Selon l'analyste de RBC Piral Dadhania, la fin du partenariat avec West a un impact beaucoup plus négatif sur l'activité d'Adidas que ce que l'on craignait. Il s'attend à ce que le groupe déprécie entièrement son stock de Yeezy. Adidas a des devoirs à accomplir. Il faut changer la culture de l'entreprise et éviter que les produits finis restent trop longtemps en stock. L'expert du secteur a réduit son objectif de cours pour l'action Adidas de 20 euros à 110 euros et conseille aux investisseurs dans ce segment de se tourner vers les actions des concurrents Puma et Nike.

Chiara Battistini, analyste chez JPMorgan, attend un message clair de la part de la direction d'Adidas lors de la présentation des résultats définitifs début mars afin d'évaluer la nature à court ou long terme des problèmes. Elle a qualifié les nouvelles de jeudi d'"effectivement troisième avertissement sur les bénéfices en quatre mois".

Le nouveau président d'Adidas, M. Gulden, n'a pas caché les problèmes : "Les chiffres parlent d'eux-mêmes. Nous ne sommes actuellement pas aussi performants que nous devrions l'être", a-t-il déclaré, selon le communiqué. Le manager n'a pris la tête du groupe qu'en début d'année, succédant à Kasper Rorsted. "2023 sera une année de transition pour jeter les bases d'une entreprise à nouveau en croissance et rentable".

Gulden, qui est arrivé de chez le rival local Puma, veut soumettre le groupe à un examen stratégique afin de retrouver le chemin d'une croissance rentable en 2024. Le groupe s'attend à des coûts non récurrents pouvant atteindre 200 millions d'euros en 2023. Gulden veut renforcer à nouveau la marque et améliorer le développement des produits et la distribution. "Nous devons remettre les pièces en place, mais je suis convaincu que nous pouvons faire briller Adidas à nouveau. Mais pour cela, il nous faudra un peu de temps".

L'année dernière, Adidas a dû faire face à une inflation élevée et à des problèmes en Chine. A cela s'est ajoutée la résiliation de la coopération avec Kanye West, notamment en raison d'accusations d'antisémitisme à l'encontre du rappeur. Selon les chiffres provisoires publiés jeudi, le chiffre d'affaires a augmenté de 6% pour atteindre 22,5 milliards d'euros. Hors effets de change, la hausse a été de 1 %. Le fabricant n'a donc réussi qu'à atteindre la limite inférieure de ses prévisions de croissance, plusieurs fois revues à la baisse.

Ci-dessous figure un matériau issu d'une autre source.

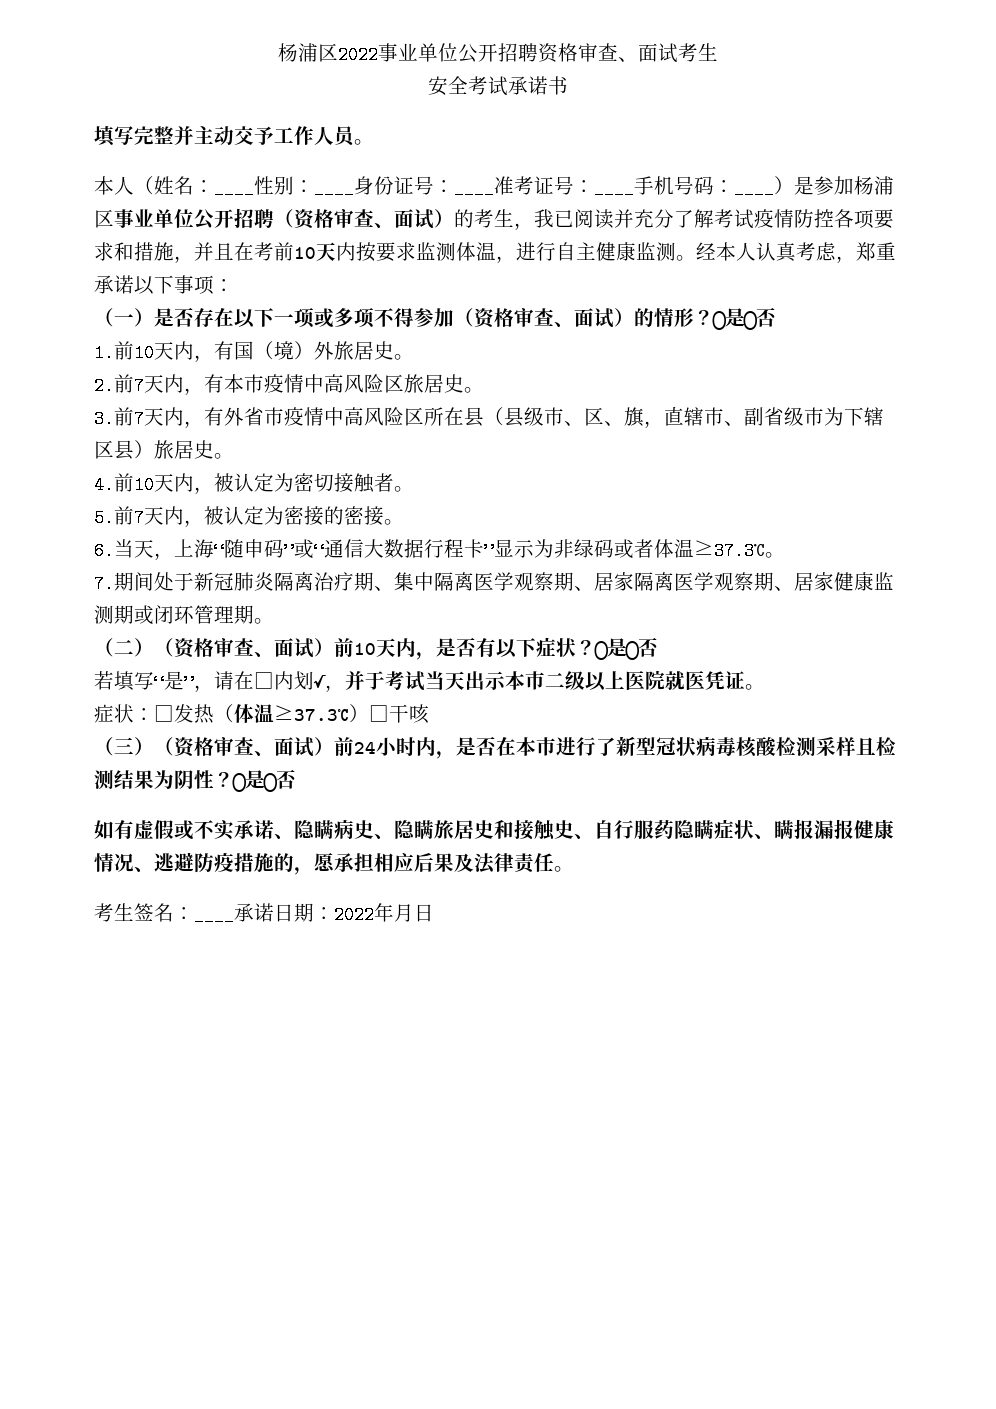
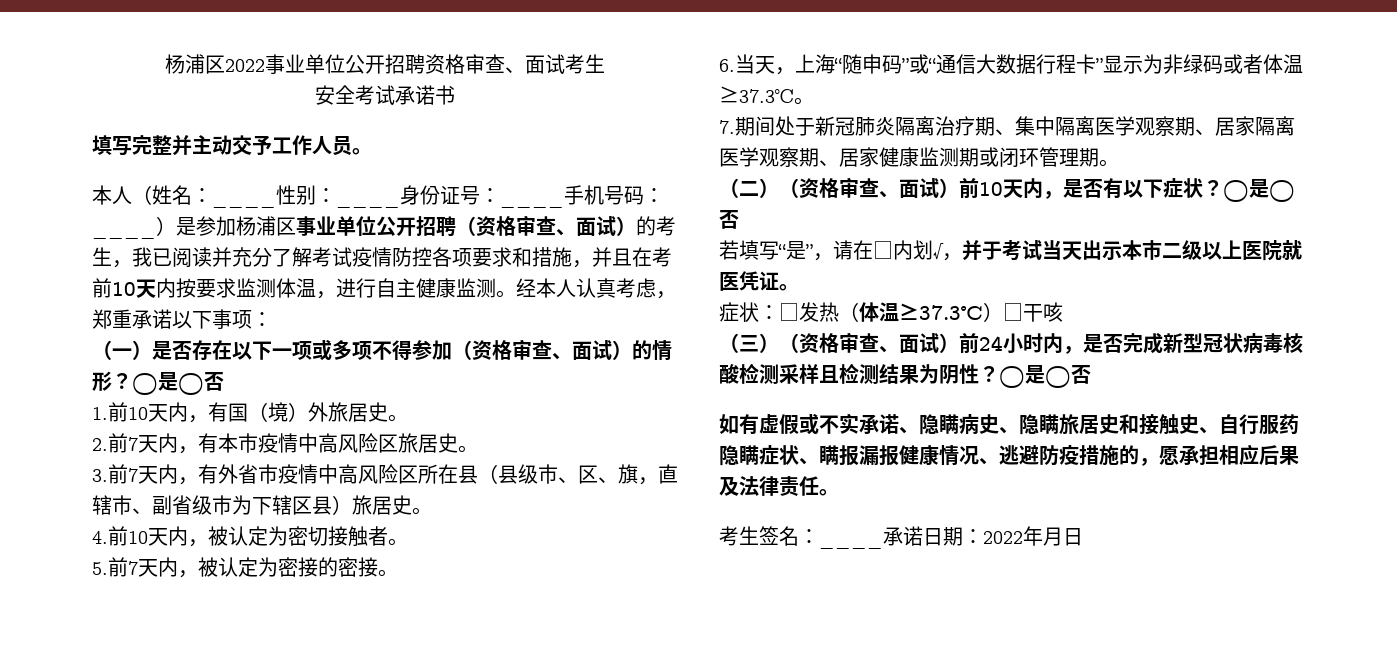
[494,176,634,197] 准考证号：____ -> (564, 205) none
[496,737,616,756] 在本市进行了 -> [1123,332,1163,354] 完成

La marge brute, très surveillée par les analystes, a baissé de 50,7 à 47,3 pour cent, a encore indiqué Adidas. Le résultat d'exploitation a chuté d'environ deux tiers par rapport à l'année précédente, à 669 millions d'euros. Au final, le bénéfice des activités poursuivies s'est établi à 256 millions d'euros. En 2021, Adidas avait encore gagné environ 1,5 milliard dans ce domaine. L'année dernière, le groupe avait également abaissé à plusieurs reprises ses prévisions de bénéfices. Il a désormais atteint le dernier chiffre prévu /ngu/nas/stw/mis.